Happiness and Joy

Joy is defined in the dictionary as “a feeling of great pleasure and happiness,” but somehow that doesn’t seem to be sufficient. Joy seems to have a deeper meaning. In Luke’s account of the Christmas story, when the angel of the Lord appeared to the shepherds, he didn’t say, “I’ve got good news for you that will make you very happy.” According to the story, the angel said, “Fear not: for, behold, I bring you good tidings of great joy, which shall be to all people.”

So if joy is not the same as being very happy, then what is it? How would I know it when I experience it? Maybe music heard during the Christmas season provides a clue. Let’s say I take two boxes of different sizes and label the larger box Joy and the smaller box Happiness. Then I fill up the larger box with carols such as Silent Night, The First Noel, O Come Emmanuel, In the Bleak Midwinter and the smaller box with songs like Frosty the Snowman, Rudolph the Red-Nosed Reindeer, Jingle Bells, Santa Claus is Coming to Town. Both boxes of Christmas music are well known and when we hear strains coming from either, we know it’s Christmas and that’s good.

But have you ever noticed there’s a somber, almost elegiac quality to many of the carols in the box labeled Joy while the songs coming from the box labeled Happiness are mostly light-hearted and jovial?  When Gabriel shared his message to the shepherds, he knew, being an archangel, that the baby asleep in the manger would one day die while hanging from a cross. Still, in spite of knowing the whole story, Gabriel shared “good tidings of great joy” with the shepherds.  The difference between a carol and a song is where the difference between happiness and joy reveals itself.

Happiness wasn’t a large enough box to hold “the whole story” of everything that takes place in the course of a person’s life. Happiness depends on the nature of events at hand. It’s the positive emotions I feel while in pleasurable circumstances. In the moment or moments when I feel happy, life is happening just as I want it to or as I want to remember it.
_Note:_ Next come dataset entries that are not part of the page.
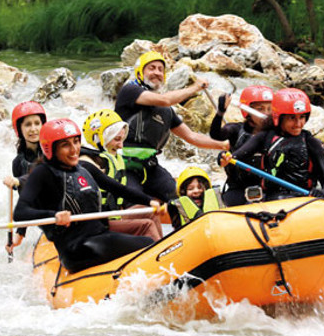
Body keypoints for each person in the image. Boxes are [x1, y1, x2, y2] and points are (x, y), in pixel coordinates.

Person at [13, 118, 157, 273]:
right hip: (77, 248)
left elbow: (118, 189)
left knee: (144, 241)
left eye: (76, 142)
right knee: (147, 243)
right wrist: (54, 215)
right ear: (50, 149)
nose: (74, 149)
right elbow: (20, 212)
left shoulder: (84, 167)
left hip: (100, 235)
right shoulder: (42, 174)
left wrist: (149, 201)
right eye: (65, 145)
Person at [114, 50, 229, 202]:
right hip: (124, 166)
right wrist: (195, 87)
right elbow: (164, 100)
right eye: (151, 68)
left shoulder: (166, 111)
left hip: (150, 167)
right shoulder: (129, 91)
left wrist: (224, 145)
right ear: (140, 73)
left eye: (160, 70)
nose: (157, 72)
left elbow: (192, 137)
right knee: (138, 205)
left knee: (182, 201)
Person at [219, 88, 324, 201]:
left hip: (303, 199)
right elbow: (235, 157)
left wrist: (322, 192)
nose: (298, 123)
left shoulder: (311, 142)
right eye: (292, 118)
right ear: (278, 118)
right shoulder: (265, 137)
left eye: (302, 117)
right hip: (272, 199)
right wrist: (225, 157)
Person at [81, 109, 163, 241]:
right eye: (117, 139)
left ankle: (165, 247)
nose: (121, 146)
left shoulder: (112, 158)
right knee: (146, 225)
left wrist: (150, 201)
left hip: (114, 217)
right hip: (98, 225)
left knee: (150, 211)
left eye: (122, 139)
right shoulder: (89, 162)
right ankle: (161, 256)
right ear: (99, 139)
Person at [209, 85, 274, 206]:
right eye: (260, 109)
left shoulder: (277, 133)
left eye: (269, 109)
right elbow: (216, 134)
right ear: (247, 111)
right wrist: (220, 112)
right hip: (238, 188)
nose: (266, 114)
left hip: (269, 188)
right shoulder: (236, 130)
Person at [2, 101, 46, 253]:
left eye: (37, 123)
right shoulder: (18, 163)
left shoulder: (54, 151)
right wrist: (19, 235)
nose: (33, 129)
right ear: (19, 129)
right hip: (46, 217)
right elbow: (25, 201)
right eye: (28, 125)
Joy, on the other hand, is a box big enough to hold the full length and breadth of human experience and all its varied emotions. Joy, unlike happiness, is not based on the transitory nature of pleasurable circumstances. Joy is based upon love and love flows from the source within us that doesn’t depend for its existence on events and situations. Joy comes from believing this is true of love and living as best as we can in accord with that belief.